Overfit vs. control. The overfit agents learned to use the hint pixels to mimic the expert. Think of this strategy as “cheating”: doing the right things for the wrong reasons. Meanwhile, the control agents learned to use relevant features of the gamespace (ball, paddle, etc.) to reconstruct the expert’s policy from scratch. In spite of these very different underlying strategies, the two agents looked almost identical in replays.

A control agent (left) versus an overfit agent (right)

Survey. We made videos of both agents, with and without saliency maps. Next, we instructed 30 engineering students to watch these videos and answer questions about the agents. Even though these students had limited – if any – experience with deep RL and Atari, the majority of them were able to identify the overfit agent with the help of our saliency technique.

Table 1: Which agent has a more robust strategy?

Video type Can’t tell Agent 1 (overfit) Agent 2 (control)
Without saliency 16.1 48.4 35.5
With saliency 16.1 25.8 58.1

Watching agents learn

Deep RL agents are known to transition through a broad spectrum of strategies. Some of these strategies are eventually discarded in favor of better ones (recall the AlphaGo Zero example). We wanted to see if we could visualize this process in Atari agents. Below are some cool results: the leftmost frames represent how untrained agents see their environment whereas the rightmost frames represent how fully-trained agents see their environment. Each frame is separated by about 10 million frames of training.

A Breakout agent learning to tunnel. An untrained agent looks pretty much everywhere. Early in training, it has learned to look at the paddle and ball, probably because its policy is to simply return the ball (without aiming). Later on, the agent has learned to direct the ball towards a "tunnel" in the brick wall in order to maximize its score.
A Pong agent learning a kill shot. There's not much to see here, but you'll notice that saliency starts out evenly distributed across the two paddles and the ball (the agent we're training controls the paddle on the right). Later in training, our agent starts to ignore the opponent during the kill shot because there's nothing the opponent can do to return the shot.
A SpaceInvaders agent learning an aiming strategy. Like the Breakout agent, the agent starts out looking everywhere. Early in training, it shifts its attention entirely to the spaceship at the bottom of the screen. Its strategy at this point is probably based on avoiding enemy bullets and "spraying" its own bullets without aiming. Later in training, it has switched to an aiming strategy, in which it attends to specific enemies.

Going forward

Recap. Our long-term purpose is not to explain Atari agents; it is to explain any deep RL agents. In this project, we introduced a tool we believe takes us one step closer to that goal. We used it to explore Atari agents in a variety of different ways, and learned a lot about them in the process.

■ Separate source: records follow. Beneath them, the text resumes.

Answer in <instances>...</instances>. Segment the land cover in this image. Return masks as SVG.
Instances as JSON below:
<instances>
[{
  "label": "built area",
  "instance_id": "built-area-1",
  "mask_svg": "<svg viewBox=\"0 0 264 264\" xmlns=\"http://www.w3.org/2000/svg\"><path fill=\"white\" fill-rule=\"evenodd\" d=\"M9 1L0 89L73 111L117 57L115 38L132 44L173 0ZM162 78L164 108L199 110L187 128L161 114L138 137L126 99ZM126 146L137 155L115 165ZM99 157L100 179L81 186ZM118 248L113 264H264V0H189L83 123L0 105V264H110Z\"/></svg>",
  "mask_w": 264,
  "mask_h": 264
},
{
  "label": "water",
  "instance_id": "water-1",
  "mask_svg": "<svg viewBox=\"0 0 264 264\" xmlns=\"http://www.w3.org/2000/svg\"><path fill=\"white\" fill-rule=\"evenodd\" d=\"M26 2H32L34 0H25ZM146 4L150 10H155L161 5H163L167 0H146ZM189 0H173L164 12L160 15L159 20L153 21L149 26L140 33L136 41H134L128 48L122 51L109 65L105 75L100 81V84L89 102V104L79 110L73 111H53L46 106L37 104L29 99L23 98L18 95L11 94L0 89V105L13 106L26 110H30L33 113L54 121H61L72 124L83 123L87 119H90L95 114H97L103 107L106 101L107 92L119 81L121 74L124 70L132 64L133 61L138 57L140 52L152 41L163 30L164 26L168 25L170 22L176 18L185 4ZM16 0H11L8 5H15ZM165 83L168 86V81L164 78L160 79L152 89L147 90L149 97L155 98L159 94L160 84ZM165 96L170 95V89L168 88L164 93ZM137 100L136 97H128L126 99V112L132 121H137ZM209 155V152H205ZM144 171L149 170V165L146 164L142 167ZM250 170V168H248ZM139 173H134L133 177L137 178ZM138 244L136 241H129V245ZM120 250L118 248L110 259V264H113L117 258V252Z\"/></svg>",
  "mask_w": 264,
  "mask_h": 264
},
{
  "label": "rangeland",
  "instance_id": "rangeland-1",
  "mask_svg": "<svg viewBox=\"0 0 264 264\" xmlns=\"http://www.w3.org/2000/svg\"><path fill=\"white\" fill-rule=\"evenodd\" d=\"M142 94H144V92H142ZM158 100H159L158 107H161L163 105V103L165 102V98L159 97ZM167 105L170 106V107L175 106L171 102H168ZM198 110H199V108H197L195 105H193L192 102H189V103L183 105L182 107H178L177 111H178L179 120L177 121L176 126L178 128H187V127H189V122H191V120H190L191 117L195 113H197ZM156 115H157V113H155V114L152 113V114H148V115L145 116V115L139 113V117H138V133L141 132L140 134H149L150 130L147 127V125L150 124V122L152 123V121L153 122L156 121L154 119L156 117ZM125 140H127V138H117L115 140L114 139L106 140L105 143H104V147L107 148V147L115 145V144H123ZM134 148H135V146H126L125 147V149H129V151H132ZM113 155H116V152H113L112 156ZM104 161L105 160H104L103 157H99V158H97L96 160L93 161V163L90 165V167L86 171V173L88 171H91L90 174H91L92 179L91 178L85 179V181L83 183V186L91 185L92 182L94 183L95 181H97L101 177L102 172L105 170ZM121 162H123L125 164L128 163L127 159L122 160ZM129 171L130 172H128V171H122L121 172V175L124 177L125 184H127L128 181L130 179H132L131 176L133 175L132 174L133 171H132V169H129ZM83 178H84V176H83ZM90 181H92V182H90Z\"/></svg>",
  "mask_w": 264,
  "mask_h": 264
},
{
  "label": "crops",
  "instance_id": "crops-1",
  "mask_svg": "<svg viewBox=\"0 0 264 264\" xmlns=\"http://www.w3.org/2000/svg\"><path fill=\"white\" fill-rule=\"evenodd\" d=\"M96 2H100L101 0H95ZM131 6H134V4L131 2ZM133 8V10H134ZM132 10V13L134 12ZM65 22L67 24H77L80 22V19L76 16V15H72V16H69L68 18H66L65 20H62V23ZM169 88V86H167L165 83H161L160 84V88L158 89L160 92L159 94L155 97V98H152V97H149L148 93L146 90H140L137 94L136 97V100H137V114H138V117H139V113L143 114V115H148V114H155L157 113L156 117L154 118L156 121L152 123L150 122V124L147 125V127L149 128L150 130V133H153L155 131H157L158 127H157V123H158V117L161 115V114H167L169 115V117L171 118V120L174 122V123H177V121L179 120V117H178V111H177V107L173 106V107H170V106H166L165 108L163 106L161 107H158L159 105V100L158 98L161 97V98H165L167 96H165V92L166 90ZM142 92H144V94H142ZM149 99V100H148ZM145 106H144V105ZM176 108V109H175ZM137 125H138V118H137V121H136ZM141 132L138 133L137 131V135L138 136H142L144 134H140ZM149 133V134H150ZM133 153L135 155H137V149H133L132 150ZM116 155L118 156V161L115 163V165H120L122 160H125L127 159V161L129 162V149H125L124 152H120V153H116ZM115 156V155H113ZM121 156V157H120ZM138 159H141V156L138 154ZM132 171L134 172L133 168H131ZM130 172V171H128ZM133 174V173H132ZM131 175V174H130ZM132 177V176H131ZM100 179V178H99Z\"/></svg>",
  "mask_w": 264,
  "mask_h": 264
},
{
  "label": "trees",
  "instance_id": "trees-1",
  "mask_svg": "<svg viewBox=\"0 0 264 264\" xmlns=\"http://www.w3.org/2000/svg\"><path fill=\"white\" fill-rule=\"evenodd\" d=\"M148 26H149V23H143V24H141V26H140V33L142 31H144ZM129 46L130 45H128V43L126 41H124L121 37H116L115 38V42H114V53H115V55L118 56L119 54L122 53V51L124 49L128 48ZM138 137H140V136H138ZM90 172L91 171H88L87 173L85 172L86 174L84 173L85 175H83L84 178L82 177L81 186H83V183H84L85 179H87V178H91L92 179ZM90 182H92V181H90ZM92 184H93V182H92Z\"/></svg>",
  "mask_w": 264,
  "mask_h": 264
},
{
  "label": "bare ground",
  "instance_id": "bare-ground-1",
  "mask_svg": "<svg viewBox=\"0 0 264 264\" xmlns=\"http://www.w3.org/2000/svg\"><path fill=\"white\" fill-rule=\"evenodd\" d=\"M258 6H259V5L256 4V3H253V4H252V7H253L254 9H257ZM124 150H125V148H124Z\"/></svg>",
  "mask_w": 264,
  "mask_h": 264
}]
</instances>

The mission statement of DARPA's XAI Project, summarized in an image.

Memory. One major limitation of our technique is that our agents use recurrent connections (in the form of an LSTM layer), so memory plays a key role in their policies. A simple example is an agent which has learned to reason about the velocity of a ball (e.g. in Pong); it needs information about previous frames in addition to information from the current frame to do this. We present preliminary results for “the saliency of memory over time” in our paper, but it’s not the main focus of this project.

More than one tool. I think the comment about memory suggests a fundamental truth about explanations for deep RL: we need more than one. To produce explanations that satisfy human users, researchers will need to assemble many complimentary explanation techniques. To this end, I see this project as something which compliments previous efforts while motivating future efforts, taking the field one step closer to producing truly satisfying explanations.

  1. Selected for an oral presentation at the NIPS 2017 Interpretability Workshop!